Crédit photographique :  Henry Chan

Incomplete open

C’est d’abord la composition de l’espace que l’on cherche à comprendre dans les dessins de Mathieu Lacroix. Où sommes-nous ? Ce n’est pas tout à fait un espace défini, ni un agencement aléatoire. Quel est l’angle de vue ? Et l’échelle ? Puis, on cherche à identifier ce qui façonne cette composition. Tout nous semble familier : les structures architecturales, les objets, les codes liés au travail, à la tâche, les postures des rares silhouettes. Existent-ils tels quels ? Sont-ils imaginés par Lacroix ? Quels sont les liens entre tous ces éléments ? 

 

Mais tout cela est vain. Rien ne nous sera révélé. On saura seulement que l’artiste a comme points de départ ce qui se trouve dans son environnement. Mais rien ne pourra être nommé avec certitude.
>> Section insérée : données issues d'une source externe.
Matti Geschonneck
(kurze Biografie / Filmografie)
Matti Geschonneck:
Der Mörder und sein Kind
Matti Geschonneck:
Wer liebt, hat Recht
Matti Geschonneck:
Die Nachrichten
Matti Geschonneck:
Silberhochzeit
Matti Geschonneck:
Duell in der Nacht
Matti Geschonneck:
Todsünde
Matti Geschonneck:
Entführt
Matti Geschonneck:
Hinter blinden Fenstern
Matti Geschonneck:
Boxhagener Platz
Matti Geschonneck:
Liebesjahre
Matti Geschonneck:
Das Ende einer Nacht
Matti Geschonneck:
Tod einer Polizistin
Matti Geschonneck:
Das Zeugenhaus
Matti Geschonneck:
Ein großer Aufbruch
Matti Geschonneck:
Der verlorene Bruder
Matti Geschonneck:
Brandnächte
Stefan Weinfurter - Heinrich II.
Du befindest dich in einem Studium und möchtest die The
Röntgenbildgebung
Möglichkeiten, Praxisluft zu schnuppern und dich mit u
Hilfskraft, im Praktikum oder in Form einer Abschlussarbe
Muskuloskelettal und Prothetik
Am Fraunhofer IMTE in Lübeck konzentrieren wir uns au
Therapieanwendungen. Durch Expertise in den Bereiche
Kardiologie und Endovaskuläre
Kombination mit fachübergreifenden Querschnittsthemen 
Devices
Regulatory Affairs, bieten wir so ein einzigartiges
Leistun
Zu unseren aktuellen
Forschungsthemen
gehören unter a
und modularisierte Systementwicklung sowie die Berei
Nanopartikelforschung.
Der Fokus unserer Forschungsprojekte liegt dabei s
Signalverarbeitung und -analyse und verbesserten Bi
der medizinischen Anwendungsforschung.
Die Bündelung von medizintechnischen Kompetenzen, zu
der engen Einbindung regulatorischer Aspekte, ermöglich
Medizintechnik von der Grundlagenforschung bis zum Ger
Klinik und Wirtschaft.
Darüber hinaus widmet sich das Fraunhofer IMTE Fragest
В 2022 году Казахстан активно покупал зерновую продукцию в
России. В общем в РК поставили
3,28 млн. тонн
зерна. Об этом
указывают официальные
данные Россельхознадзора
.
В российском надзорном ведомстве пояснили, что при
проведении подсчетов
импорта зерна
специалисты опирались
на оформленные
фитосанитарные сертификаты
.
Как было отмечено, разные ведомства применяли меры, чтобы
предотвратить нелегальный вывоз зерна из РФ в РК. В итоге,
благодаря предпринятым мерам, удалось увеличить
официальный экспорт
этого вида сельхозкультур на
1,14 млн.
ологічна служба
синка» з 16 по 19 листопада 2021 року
Les questions demeureront sans réponses, ou plutôt ouvriront à toutes les réponses. Car si l’espace ne dévoile pas tout, il se suffit. Il suffit à évoquer assez d’indices pour que naissent des images, pour que l’on y trouve nos repères.

 

Si tout est reconnaissable, alors pourquoi a-t-on du mal à identifier la dimensionnalité de cet univers distillé, le contexte de son apparition? C’est que l’espace de l’œuvre est une anti-construction. Pas qu’il ne soit pas pensé, réfléchit, bâtit, mais rien n’y est ancré, rien ne forme un espace habitable. Tout est superposition : de plans, d’éléments, de matières. Tout est accumulation : de réminiscences – les nôtres, les siennes –, de signes, de lignes. Tout pourrait possiblement bouger, potentiellement composer un autre espace, se réarranger. Et c’est ce caractère malléable qui, étrangement, permet pour que l’on y imagine des récits.

 

Dans cette série, la figure humaine est schématisée et éprouvée : elle se démultiplie ou est accablée. Si elle est moins présente dans les dessins, c’est qu’elle les a parfois quittés pour se déposer au mur, sans toutefois en être une extension ou être en retrait pour les observer. L’espace n’étant pas circonscrit, même s’il se contient sur la feuille, les limites de l’œuvre ne sont pas définies par un cadre ou par une structure rigide, cela permet ainsi à la figure d’en sortir et de prendre sa place dans l’espace.